ChatGPT: Ask ChatGPT to search the web, your website, or your LLMs.txt file to answer questions and prompts. 

Copilot: Ask Copilot to search the web, your website, or your LLMs.txt file to answer your questions and prompts. 

Claude: You’ll have to wait till Claude has an update with new training data because Claude does not search the web. 

Cursor: You can add your LLMs.txt document to Cursor for it to use as context for other documents. 

In every case, you can track success over time by tracking your brand’s visibility and answers across search engines. Tools like LightState track query responses and brand presence in LLM models, allowing you to see where data from your LLMs.txt is being picked up, or not. 

Reasons LLMs Might Not Pick up LLMs.txt 

LLMs.txt is not “the content on your site”. Instead, it’s what you’re saying is on your site. LLMs.txt might go the same way as meta tags, in that they start out helpful and quickly become a way to spam search optimization. For example, if LLMs relied on the LLMs.txt file, bad actors could use it to cloak the contents of an actual website and try to direct users into a spam site. 

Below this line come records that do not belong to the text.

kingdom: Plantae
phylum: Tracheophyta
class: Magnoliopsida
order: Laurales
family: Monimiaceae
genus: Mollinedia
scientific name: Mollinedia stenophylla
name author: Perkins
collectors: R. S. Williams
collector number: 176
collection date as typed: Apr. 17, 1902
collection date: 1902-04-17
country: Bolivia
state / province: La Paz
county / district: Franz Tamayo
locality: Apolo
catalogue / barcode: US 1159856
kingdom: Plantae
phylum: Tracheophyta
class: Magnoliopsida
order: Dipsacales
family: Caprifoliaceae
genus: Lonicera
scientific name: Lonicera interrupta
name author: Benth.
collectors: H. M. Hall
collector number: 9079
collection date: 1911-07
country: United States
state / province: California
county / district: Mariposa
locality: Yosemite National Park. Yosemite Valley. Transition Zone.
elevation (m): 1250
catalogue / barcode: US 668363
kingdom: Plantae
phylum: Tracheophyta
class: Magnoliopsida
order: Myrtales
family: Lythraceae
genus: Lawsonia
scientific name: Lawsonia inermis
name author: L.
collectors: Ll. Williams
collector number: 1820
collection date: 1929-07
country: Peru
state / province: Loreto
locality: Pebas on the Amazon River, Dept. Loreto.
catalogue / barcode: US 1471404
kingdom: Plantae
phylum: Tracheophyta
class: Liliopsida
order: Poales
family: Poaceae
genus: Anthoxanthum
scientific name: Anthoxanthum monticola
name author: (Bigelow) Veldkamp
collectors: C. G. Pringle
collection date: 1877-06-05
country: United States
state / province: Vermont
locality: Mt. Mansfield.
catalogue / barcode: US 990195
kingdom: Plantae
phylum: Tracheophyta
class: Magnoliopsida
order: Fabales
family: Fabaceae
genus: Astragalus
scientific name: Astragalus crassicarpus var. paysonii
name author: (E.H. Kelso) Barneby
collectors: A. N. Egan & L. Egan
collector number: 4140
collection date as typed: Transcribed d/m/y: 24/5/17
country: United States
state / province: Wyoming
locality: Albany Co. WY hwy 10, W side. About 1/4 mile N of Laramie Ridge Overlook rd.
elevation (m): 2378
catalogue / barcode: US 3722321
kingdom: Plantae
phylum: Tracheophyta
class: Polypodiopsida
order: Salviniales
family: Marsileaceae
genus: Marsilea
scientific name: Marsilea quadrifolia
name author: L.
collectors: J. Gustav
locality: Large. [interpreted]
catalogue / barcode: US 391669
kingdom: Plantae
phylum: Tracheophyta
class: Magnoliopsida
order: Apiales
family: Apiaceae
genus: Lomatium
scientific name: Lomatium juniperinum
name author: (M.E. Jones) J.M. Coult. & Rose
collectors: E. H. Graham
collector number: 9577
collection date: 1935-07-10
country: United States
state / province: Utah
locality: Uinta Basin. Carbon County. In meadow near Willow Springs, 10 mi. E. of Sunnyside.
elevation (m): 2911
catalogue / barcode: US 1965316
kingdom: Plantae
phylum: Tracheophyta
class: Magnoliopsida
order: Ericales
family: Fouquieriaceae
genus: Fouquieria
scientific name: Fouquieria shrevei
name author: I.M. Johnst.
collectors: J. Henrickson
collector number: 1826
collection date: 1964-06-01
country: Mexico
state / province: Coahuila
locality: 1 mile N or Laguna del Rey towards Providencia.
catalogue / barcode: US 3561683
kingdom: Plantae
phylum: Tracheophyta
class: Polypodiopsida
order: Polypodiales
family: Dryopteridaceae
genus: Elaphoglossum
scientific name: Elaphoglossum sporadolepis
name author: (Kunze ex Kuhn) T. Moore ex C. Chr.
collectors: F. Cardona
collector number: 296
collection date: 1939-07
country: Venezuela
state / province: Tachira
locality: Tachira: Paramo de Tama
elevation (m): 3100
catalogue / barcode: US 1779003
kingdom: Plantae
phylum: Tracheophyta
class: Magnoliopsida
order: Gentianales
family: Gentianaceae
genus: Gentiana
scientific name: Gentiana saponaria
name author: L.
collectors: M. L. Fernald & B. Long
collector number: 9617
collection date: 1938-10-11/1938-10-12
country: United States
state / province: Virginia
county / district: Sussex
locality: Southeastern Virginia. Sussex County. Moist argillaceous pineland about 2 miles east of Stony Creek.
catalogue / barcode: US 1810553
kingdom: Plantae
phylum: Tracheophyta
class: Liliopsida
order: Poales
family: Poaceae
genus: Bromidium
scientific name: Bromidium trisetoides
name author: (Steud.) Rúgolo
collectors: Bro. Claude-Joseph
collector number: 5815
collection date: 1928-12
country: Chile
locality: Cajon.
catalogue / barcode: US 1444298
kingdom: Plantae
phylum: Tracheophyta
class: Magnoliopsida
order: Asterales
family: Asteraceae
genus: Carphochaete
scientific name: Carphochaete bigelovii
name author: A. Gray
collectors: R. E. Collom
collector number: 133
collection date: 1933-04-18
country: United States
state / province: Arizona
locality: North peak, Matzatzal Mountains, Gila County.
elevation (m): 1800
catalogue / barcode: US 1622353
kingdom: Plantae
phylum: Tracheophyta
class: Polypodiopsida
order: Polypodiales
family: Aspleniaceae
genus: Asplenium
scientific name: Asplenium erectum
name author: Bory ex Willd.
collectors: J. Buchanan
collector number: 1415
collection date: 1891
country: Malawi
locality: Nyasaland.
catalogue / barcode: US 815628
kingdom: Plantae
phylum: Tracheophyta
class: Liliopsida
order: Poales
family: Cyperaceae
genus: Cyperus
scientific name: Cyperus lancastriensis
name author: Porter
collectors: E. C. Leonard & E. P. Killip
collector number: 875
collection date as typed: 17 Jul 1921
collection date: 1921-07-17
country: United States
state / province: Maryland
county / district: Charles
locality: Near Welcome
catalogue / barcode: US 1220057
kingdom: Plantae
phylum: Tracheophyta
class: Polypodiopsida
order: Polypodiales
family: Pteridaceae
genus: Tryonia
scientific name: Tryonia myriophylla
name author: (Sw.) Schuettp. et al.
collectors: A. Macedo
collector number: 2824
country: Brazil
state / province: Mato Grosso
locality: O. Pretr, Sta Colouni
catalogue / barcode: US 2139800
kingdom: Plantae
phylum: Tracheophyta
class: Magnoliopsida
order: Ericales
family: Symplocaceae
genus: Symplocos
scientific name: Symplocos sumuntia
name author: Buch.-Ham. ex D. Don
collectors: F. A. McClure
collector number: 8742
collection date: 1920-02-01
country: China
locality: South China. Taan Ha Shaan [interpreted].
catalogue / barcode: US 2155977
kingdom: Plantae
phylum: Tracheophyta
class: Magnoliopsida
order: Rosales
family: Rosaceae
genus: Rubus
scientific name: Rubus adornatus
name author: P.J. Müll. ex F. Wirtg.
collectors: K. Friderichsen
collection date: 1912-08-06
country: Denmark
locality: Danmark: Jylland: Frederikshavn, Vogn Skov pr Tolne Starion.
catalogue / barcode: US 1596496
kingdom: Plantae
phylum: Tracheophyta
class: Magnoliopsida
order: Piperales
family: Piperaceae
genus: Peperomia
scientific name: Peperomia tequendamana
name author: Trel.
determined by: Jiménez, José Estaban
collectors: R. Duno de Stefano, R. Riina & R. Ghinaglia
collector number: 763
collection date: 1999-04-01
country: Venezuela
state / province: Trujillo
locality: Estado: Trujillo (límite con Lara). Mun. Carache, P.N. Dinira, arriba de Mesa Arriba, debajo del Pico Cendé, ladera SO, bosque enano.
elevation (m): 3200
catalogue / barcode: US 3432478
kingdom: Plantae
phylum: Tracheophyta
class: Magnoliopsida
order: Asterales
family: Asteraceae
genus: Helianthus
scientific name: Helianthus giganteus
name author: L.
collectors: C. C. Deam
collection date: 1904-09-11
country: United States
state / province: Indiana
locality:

Best Practices for LLMs.txt 

  • Use clear language. If you have an in-house technical writer, ask them to write it

  • Include references to links in your LLMS.txt and add using the link as a reference point in the description 

  • Validate that your LLMS.txt file is working properly and test it in a few search engines 

  • Keep it up to date

What’s the Bottom Line? 

An LLMs.txt file won’t hurt your website. If you know your way around your server configuration settings, you can probably also set it up in a few minutes, so it can’t hurt. But, if this is going to take you hours, you probably want to skip it for now. As far as we know, no major AI service is actually using this standard yet

With that in mind, you might as well wait till the same plugins that already generate your sitemap.xml and robots.txt also generate llms.txt. As more people implement the standard, more LLM crawlers are likely to start using it, but for now, that’s not yet the case. There’s no rush on this. 

In fact, if you do use it for now and an LLM actually picks up on it, it could end up simply directing potential users to your LLMs file instead of to the actually relevant pages. No one wants that. 

  • LLMs.txt shows context to AI bots, that’s all it’s for

  • LLMs.txt is more like a reference file than an access/do not access file like Robots.txt 

  • LLMs.txt is not yet a widely used or accepted standard, so you have time to figure out if you want to use it or not. 

What do you think? Are you using LLMs.txt or not?